At least all our leaders defend press freedom, but they came forward too late for Kim Darroch
The more difficult questions in the current case are whether Boris Johnson should have withheld his support from the UK ambassador to Washington and whether Sir Kim should have resigned
The easy part is the defence of the right of a free press to publish. It was, as George Osborne, editor of the Evening Standard, said, “ill-advised” of Neil Basu, assistant commissioner of the Metropolitan Police, to threaten journalists with prosecution for publishing leaked documents.
Boris Johnson and Jeremy Hunt, one of whom will become prime minister this month, both condemned the statement. Mr Johnson said: “A prosecution on this basis would amount to an infringement on press freedom and have a chilling effect on public debate.”
The consensus that Mr Basu had made a mistake extended to Jeremy Corbyn, who might become prime minister on a longer timescale, and who said it was right there were “considerable protections” for journalists who reveal information.
In fact, the protections of free speech in Britain are not as well established as Mr Corbyn implied. The courts have developed a public interest defence through case law, and juries have been reluctant to send leakers to jail – Clive Ponting, for example, being found not guilty in 1985, although he admitted leaking secrets about the sinking of the Belgrano in the Falklands war.
The more difficult questions in the current case, however, are whether Mr Johnson should have withheld his support from Sir Kim Darroch, the UK ambassador to Washington, and whether Sir Kim should have resigned.

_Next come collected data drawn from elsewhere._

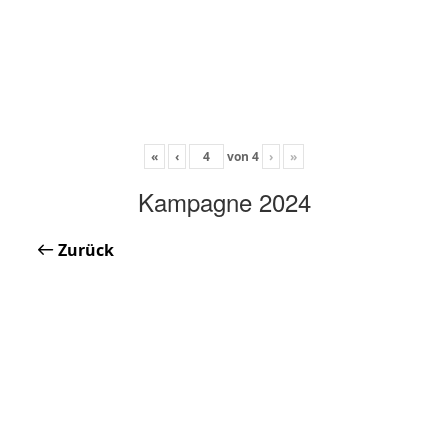
«
‹
von
4
›
»
Kampagne 2024
Zurück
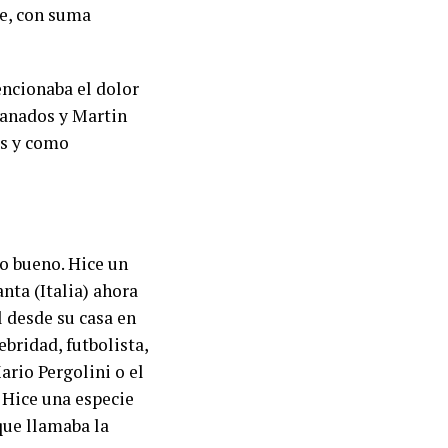
ue, con suma
encionaba el dolor
ranados y Martin
os y como
do bueno. Hice un
nta (Italia) ahora
él desde su casa en
bridad, futbolista,
ario Pergolini o el
 Hice una especie
que llamaba la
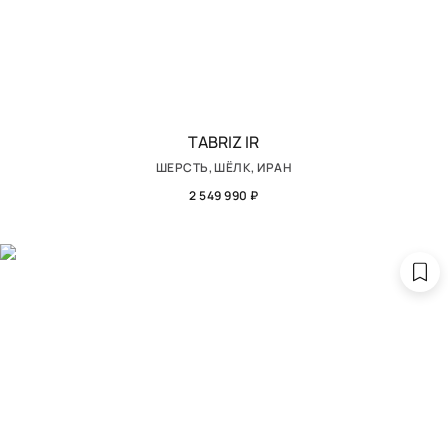
TABRIZ IR
ШЕРСТЬ, ШЁЛК, ИРАН
2 549 990 ₽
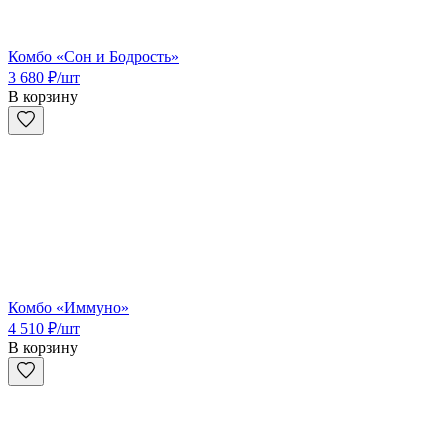
Комбо «Сон и Бодрость»
3 680
₽
/шт
В корзину
Комбо «Иммуно»
4 510
₽
/шт
В корзину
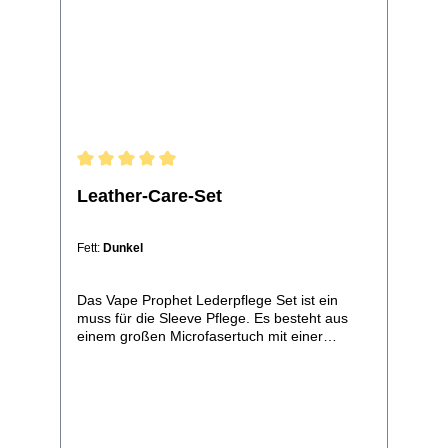
Leather-Care-Set
Fett:
Dunkel
Das Vape Prophet Lederpflege Set ist ein
muss für die Sleeve Pflege. Es besteht aus
einem großen Microfasertuch mit einer
gröberen und einer feineren Seite.Dazu
kommen professionelle, extrem hochwertige
20ml Lederfett in einer Aluminiumdose in
schwarz, oder farblos. Das Schwarze sorgt für
die Erhaltung eines dunkleren Taint, färbt aber
nicht ab, wie beispielweise Schuhcreme.Die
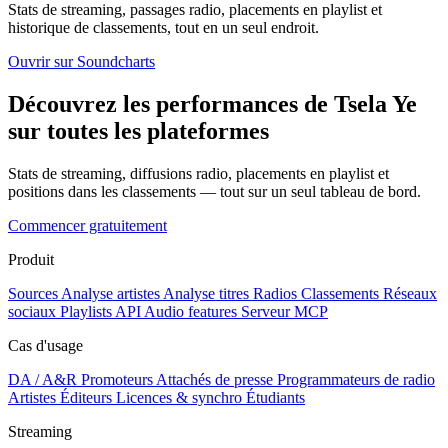
Stats de streaming, passages radio, placements en playlist et
historique de classements, tout en un seul endroit.
Ouvrir sur Soundcharts
Découvrez les performances de Tsela Ye
sur toutes les plateformes
Stats de streaming, diffusions radio, placements en playlist et
positions dans les classements — tout sur un seul tableau de bord.
Commencer gratuitement
Produit
Sources
Analyse artistes
Analyse titres
Radios
Classements
Réseaux
sociaux
Playlists
API
Audio features
Serveur MCP
Cas d'usage
DA / A&R
Promoteurs
Attachés de presse
Programmateurs de radio
Artistes
Éditeurs
Licences & synchro
Étudiants
Streaming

There is little doubt that Sir Kim was the victim of a politically motivated leak last weekend of some of his disparaging assessments of the Trump administration – which he had called “inept” and “dysfunctional”. It would seem that he was brought down by someone who wanted him replaced, under a Johnson government, by someone who was more sympathetic to Trump, and therefore to Brexit.
Mr Johnson was spineless and shortsighted to refuse to back Sir Kim in the ITV leaders’ debate on Tuesday. Instead, he tried to sound tough by saying that he, as prime minister, and no one else, would decide who our ambassador to the US should be. Mr Johnson’s equivocation was part of the reason Sir Kim resigned on Wednesday.

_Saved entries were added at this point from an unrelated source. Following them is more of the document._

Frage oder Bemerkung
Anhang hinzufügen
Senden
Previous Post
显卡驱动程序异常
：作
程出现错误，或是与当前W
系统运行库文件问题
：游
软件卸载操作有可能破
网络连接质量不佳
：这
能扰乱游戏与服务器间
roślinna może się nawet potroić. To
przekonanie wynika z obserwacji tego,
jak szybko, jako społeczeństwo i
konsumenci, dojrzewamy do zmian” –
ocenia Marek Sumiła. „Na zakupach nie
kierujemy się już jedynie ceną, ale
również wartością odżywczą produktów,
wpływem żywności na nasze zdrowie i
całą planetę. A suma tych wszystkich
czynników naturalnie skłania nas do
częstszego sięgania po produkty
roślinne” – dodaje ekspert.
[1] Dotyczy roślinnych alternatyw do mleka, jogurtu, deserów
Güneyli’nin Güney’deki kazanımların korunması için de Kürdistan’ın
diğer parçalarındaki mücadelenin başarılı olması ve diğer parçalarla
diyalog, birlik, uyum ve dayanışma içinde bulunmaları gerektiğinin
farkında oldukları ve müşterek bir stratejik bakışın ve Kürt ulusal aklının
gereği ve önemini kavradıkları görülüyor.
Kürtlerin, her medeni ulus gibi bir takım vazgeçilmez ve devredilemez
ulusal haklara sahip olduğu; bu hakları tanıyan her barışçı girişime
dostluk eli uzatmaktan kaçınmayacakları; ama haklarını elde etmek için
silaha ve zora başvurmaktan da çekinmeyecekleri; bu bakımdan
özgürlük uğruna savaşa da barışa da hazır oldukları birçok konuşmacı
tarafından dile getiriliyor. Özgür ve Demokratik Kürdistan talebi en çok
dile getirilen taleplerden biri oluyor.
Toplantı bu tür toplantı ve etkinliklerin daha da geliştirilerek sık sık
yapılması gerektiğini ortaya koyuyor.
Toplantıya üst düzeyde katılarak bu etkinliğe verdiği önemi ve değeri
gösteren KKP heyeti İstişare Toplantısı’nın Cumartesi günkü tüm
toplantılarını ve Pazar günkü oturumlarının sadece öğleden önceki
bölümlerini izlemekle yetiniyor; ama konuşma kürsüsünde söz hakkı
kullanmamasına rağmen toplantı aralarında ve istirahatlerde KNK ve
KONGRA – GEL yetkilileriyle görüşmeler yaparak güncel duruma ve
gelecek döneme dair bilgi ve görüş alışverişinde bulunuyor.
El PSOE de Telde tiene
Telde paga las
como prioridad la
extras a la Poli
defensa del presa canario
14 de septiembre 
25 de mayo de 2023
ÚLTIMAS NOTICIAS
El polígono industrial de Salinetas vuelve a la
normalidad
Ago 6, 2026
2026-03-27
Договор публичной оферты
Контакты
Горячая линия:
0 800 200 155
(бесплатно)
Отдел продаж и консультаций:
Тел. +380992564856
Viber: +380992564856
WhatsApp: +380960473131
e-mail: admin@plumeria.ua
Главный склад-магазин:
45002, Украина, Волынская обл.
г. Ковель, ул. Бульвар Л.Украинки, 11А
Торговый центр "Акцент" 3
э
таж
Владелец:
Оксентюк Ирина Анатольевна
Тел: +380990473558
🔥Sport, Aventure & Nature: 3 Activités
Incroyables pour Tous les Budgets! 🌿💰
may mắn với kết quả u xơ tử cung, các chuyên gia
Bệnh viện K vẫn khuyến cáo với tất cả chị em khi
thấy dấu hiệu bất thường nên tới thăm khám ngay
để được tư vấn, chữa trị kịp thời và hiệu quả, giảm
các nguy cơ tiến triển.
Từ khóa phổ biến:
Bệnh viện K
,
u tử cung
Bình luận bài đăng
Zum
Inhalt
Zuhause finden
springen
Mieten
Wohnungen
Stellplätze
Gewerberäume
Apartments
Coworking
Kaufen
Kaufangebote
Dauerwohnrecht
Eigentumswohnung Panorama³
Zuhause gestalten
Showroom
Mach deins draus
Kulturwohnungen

At yesterday’s hustings Mr Johnson finally admitted he had made a mistake: “I probably should have been more emphatic that Kim personally had my full support.”
Of course, the Mail on Sunday was right to publish Sir Kim’s disobliging cables.
We do not agree that the public interest was served by the ensuing damaging of US-UK relations, or by the discouragement of our diplomats from expressing themselves candidly in writing.
But the test for disclosure is not our subjective view of the public interest; it is the broader view of when disclosure must be assumed to be in the public interest – which it must be, unless there are compelling reasons of national security or individual safety which preclude publication.
Mr Johnson, as he now admits, should have tried to keep Sir Kim in post. He will need the loyalty of our diplomatic staff if he becomes prime minister. But if there is one silver lining to this affair, it is that all our leading politicians have been united in defending the freedom of the press.